Europa muss neu gedacht werden
Der ehemalige Ministerpräsident Erwin Teufel hält leidenschaftliches Plädoyer für Europa
- Ein leidenschaftliches Plädoyer für Europa hat der ehemalige Ministerpräsident Erwin Teufel in der „Neresheimer Runde“der CDU gehalten. Gemeint hat er allerdings nicht das Europa, wie es jetzt organisiert ist. Vielmehr müsse es vom Kopf auf die Füße gestellt werden, man müsse also wieder von unten nach oben denken und nicht umgekehrt.
Dabei wurde Teufel durchaus konkret: Wenn die Landkreise für den Wasserschutz zuständig seien, sei es absurd, wenn der Vogelschutz in Europa angesiedelt sei. Teufel sprach in freier Rede, Zahlen, Daten und Fakten sprudelten nur so aus dem 79-Jährigen heraus. In der Fragerunde wandte er sich jedem Debattenredner persönlich zu und hörte aufmerksam und konzentriert zu.
Europa darf den Menschen nicht übergestülpt werden
Der ehemalige Landesvater nahm seine zahlreichen Zuhörer in der Mensa der Härtsfeldhalle mit auf eine Reise in die europäische Geschichte und erinnerte sie daran, dass es auf dem Kontinent seit dem Westfälischen Frieden von 1648 nach dem Dreißigjährigen Krieg 48 Kriege mit Millionen und Abermillionen Toten gegeben habe.

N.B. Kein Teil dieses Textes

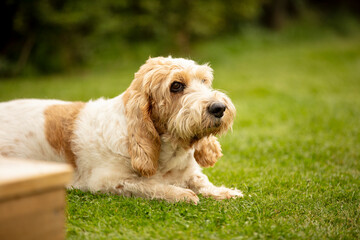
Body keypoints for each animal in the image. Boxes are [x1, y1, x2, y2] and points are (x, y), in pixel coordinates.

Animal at [0, 56, 243, 204]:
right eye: (176, 86)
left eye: (204, 81)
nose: (219, 108)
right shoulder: (106, 182)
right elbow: (150, 185)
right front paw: (182, 194)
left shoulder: (190, 172)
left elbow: (202, 181)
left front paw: (226, 192)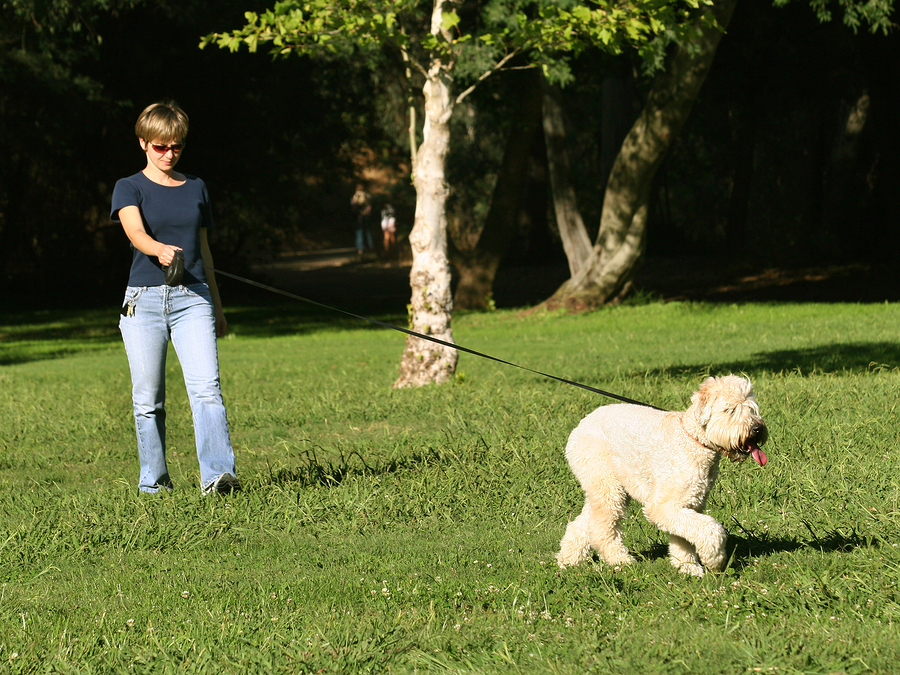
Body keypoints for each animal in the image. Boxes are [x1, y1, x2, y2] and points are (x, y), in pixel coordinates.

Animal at [556, 374, 768, 576]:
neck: (692, 439)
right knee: (602, 528)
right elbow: (710, 528)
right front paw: (715, 559)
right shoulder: (662, 506)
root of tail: (581, 424)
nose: (758, 429)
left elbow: (685, 537)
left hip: (608, 486)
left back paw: (568, 560)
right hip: (607, 484)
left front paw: (688, 567)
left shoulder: (689, 502)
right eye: (730, 410)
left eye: (751, 409)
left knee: (584, 523)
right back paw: (620, 560)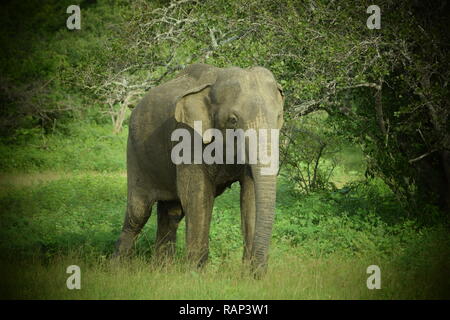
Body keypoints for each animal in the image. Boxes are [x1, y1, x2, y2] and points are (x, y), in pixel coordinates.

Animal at [116, 63, 284, 274]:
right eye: (233, 120)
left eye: (278, 117)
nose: (257, 274)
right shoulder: (188, 137)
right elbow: (198, 195)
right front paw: (196, 273)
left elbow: (250, 194)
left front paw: (246, 273)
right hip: (136, 152)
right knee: (139, 211)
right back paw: (118, 268)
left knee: (172, 212)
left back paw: (162, 271)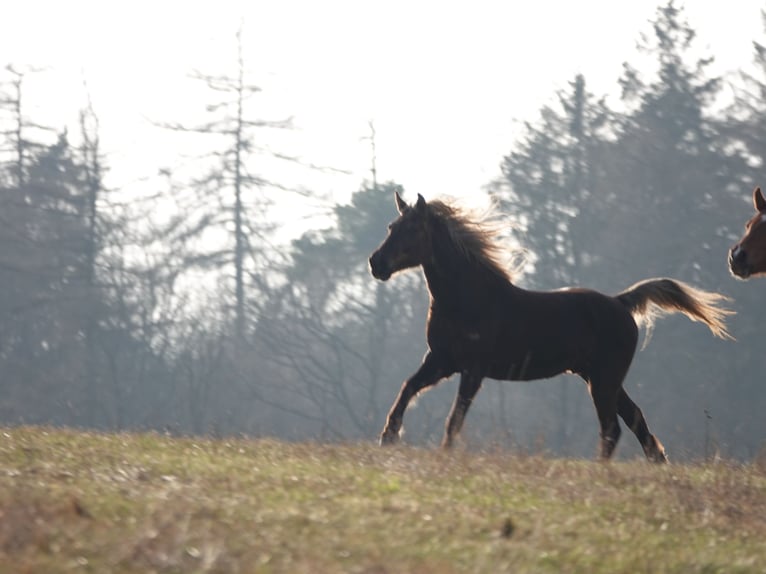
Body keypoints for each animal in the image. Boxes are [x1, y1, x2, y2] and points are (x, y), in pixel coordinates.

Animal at [368, 192, 733, 462]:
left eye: (411, 230)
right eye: (391, 226)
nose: (376, 264)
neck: (468, 299)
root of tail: (620, 302)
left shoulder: (472, 370)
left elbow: (454, 419)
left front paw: (442, 453)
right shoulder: (441, 360)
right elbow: (408, 388)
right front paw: (388, 436)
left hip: (603, 380)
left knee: (613, 428)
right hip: (599, 377)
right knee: (634, 421)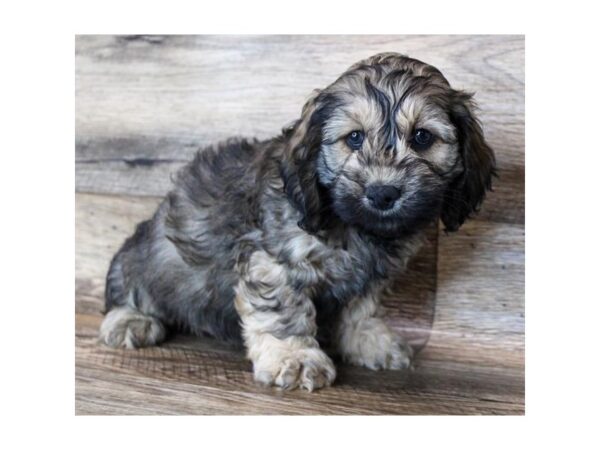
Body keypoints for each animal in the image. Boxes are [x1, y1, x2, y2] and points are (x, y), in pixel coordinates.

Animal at [99, 52, 496, 390]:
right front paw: (296, 357)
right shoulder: (273, 262)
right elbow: (282, 312)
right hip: (146, 257)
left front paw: (370, 340)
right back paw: (130, 320)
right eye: (354, 138)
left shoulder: (368, 278)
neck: (352, 226)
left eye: (422, 137)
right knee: (129, 287)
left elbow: (362, 308)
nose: (383, 193)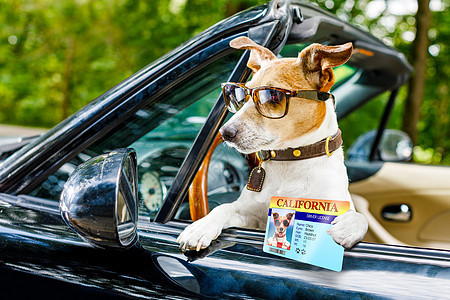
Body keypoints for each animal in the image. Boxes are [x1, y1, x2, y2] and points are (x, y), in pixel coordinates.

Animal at [178, 36, 368, 252]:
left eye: (273, 96)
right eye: (240, 95)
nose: (224, 133)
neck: (291, 160)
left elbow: (359, 218)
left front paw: (349, 225)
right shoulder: (249, 215)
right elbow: (223, 207)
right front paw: (200, 227)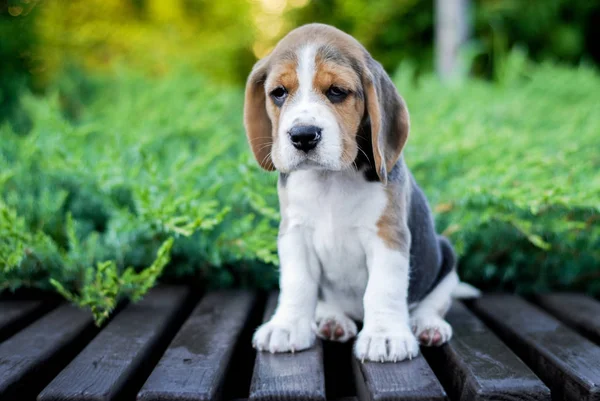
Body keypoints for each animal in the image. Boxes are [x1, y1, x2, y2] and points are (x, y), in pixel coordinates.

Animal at [244, 25, 478, 362]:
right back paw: (332, 320)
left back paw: (428, 326)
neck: (330, 179)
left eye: (337, 91)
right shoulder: (294, 233)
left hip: (445, 257)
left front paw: (385, 335)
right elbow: (297, 283)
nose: (303, 136)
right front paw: (286, 327)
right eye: (278, 93)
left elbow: (383, 288)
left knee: (434, 302)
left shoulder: (388, 235)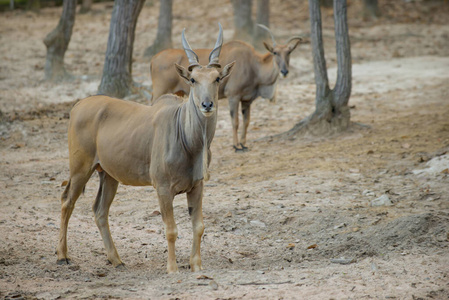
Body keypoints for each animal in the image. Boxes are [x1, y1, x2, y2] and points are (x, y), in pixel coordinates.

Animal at [56, 24, 234, 274]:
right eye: (192, 79)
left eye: (217, 78)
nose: (207, 104)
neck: (187, 139)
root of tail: (77, 106)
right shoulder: (163, 188)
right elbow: (171, 230)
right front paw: (172, 268)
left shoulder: (197, 186)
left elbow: (198, 226)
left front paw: (196, 266)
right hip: (80, 168)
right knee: (67, 202)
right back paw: (62, 256)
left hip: (108, 175)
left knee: (100, 211)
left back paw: (116, 260)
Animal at [150, 24, 300, 151]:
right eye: (275, 53)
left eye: (289, 52)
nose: (284, 71)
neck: (254, 65)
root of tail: (153, 59)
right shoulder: (233, 96)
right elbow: (235, 121)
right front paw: (236, 146)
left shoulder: (246, 100)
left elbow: (246, 121)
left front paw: (244, 144)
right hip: (160, 92)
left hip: (178, 93)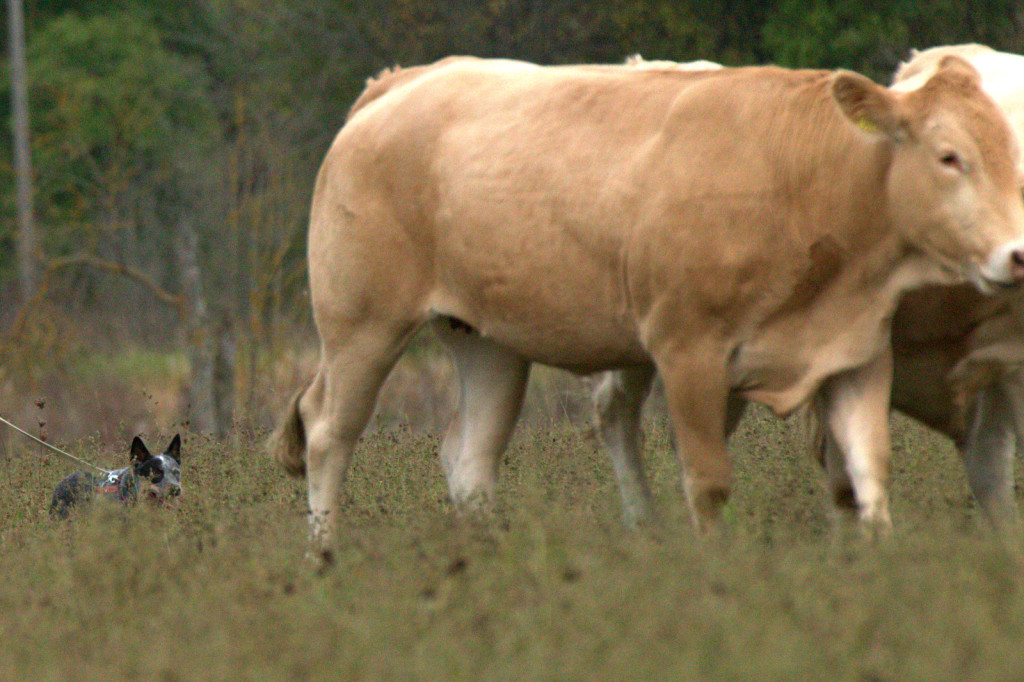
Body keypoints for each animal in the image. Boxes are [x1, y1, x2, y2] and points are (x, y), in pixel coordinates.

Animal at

Die Geschichte sei daher der Grund, dass die große Mehrheit der Deutschen und sogar fast jeder zweite AfD-Anhänger die europäische Einigung für dringend notwendig hielten.
Und die EU sei ja auch eine einzigartige Erfolgsgeschichte. Jetzt wachse schon die dritte Generation heran, die keinen Krieg kenne und die im Vergleich zu früher unglaubliche Chancen habe. Teufel: „Wer bei Verstand ist und die Geschichte kennt, der weiß, dass dies fortgesetzt werden muss!“
Bei den gleichen Menschen gebe es jedoch wie die zweite Seite einer Medaille eine gewisse Grundskepsis gegen Europa und die Europäische Union, fuhr der Redner fort. Sie hätten Sorge vor einem zentralistischen Gebilde und nähmen viele Streitigkeiten und Schwierigkeiten wahr. „Sie sehen nicht, was dieses Europa bringt.“
Diese Grundskepsis ist nach Teufels Überzeugung nur zu beseitigen, wenn Europa den Menschen nicht übergestülpt werde und das Subsidiaritätsprinzip gelte. Dies bedeute, Europa von unten zu denken, dass also die wichtigste Ebene die Gemeinde oder Stadt sei, die zuständig sei und die jeder überschauen könne. Was über die Kraft einer Ebene gehe, sei Sache der nächsten Ebene. Und nur wenn etwas über das Vermögen eines Nationalstaates gehe, dürfe sich Europa darum kümmern.
In Wirklichkeit sei es jedoch so, dass Europa unglaublich viele Kompetenzen an sich gezogen habe. Zu 90 Prozent liegt dies laut Teufel an den Nationalstaaten, die Europa diese Aufgaben regelrecht angedient hätten. Deswegen könnte man nach seiner Überzeugung viele Aufgaben zurückverlagern, zum Teil bis auf die kommunale Ebene.
Verständnis für Grundskepsis der Bürger
Die Grundskepsis der Bürger, so Teufel, speise sich auch daraus, dass sie viele Entscheidungen der Europäischen Zentralbank nicht verstünden, die Staaten Schuldenmachen in großem Umfang ermöglichten. Die Bürger spürten die Risiken und zweifelten, ob sie bewältigt werden könnten. Das Fazit des Politikers: „Die Bürger sehen, was sie an Europa haben, aber sie sehen auch die Risiken. Sie können erwarten, dass die Führung aus Krisen lernt. Aber es geht nicht ohne Europa, wenn wir wettbewerbsfähig bleiben und neue Technologien unterstützen wollen.“
Zu Beginn seines Vortrags hatte Teufel unterstrichen, er habe großen Respekt vor dem, was auf dem kargen Härtsfeld geleistet worden sei und schätze die Menschen dieser Landschaft. Der stellvertretende CDU-Stadtverbandsvorsitzende Holger Fedyna und Bürgermeister Thomas Häfele hatten den Gast in Neresheim begrüßt. Häfele sagte, es sei wichtig, das Thema aufzugreifen, denn Europa sei Garant für Frieden und Freiheit. Auch Neresheim lebe mit seinen drei Partnerstädten den europäischen Gedanken. Im kommenden Jahr feiere man das 25-jährige Bestehen der Partnerschaft mit Bagnacavallo.